Install an Enterprise Certificate Authority in Windows 2008 R2
based on: aaronwalrath.wordpress.com
How to set up an enterprise certificate authority (CA) in a Windows Server 2008 R2 Active Directory domain. The steps needed to configure this are fairly simple and straightforward. Having your own CA is useful for testing SSL and other services that require certificates without the need to purchase certificates from a third party. However, these certificates will not be automatically trusted by computers external to your AD domain, so there are some limitations.

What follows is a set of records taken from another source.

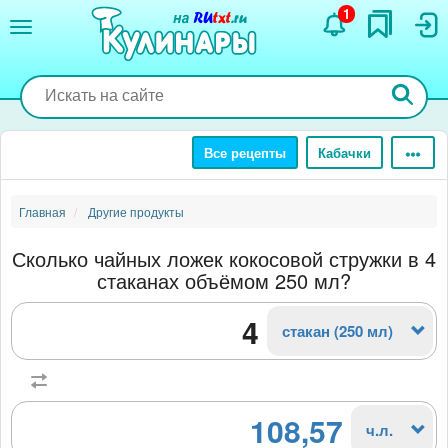
Перейти
1
к
основному
содержанию
Все рецепты
Кабачки
Главная
Другие продукты
Сколько чайных ложек кокосовой стружки в 4
стаканах объёмом 250 мл?
стакан (250 мл)
108,57
ч.л.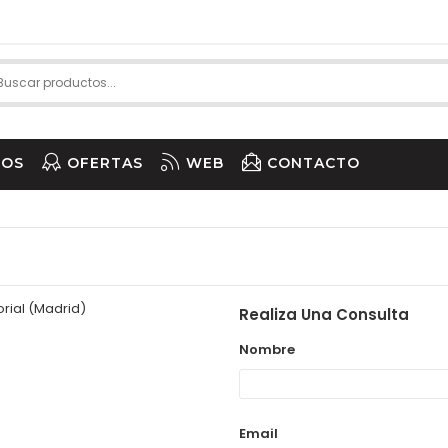
IOS
OFERTAS
WEB
CONTACTO
orial (Madrid)
Realiza Una Consulta
Nombre
Email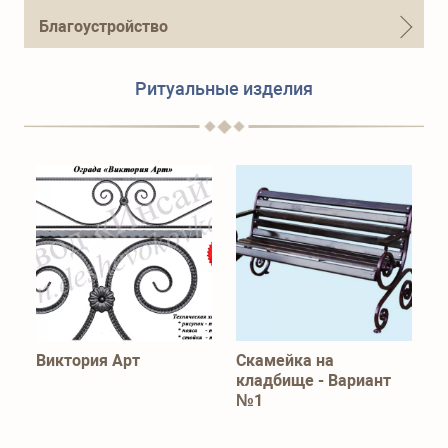
Телефон для справок
Благоустройство
+7 (915) 644-01-54
Ритуальные изделия
Виктория Арт
Скамейка на
кладбище - Вариант
№1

First, start the Server Manager.
Click Add Roles under Roles Summary.
Check the Active Directory Certificate Services role and click Next.
Under Role services check Certification Authority and Certification Authority Web Enrollment. The Web Enrollment service is useful if you choose to make requests for certificates from computers that are not members of your AD domain. If you have not yet installed all of the IIS components the Web Enrollment service needs, it will ask for prerequisites to be installed. Go ahead and accept these, then click Next.
Keep the default and use an Enterprise CA, click Next.
This if my first and only CA, so I’ll choose Root CA and click Next.
This is a new CA without existing keys so select Create a new private key and click Next.
Keep the default CSP, hashing method, and key length and click Next.
Keep the defaults and click Next.
Accept the default database locations and click Next. Then at the confirmation screen click Install. Done!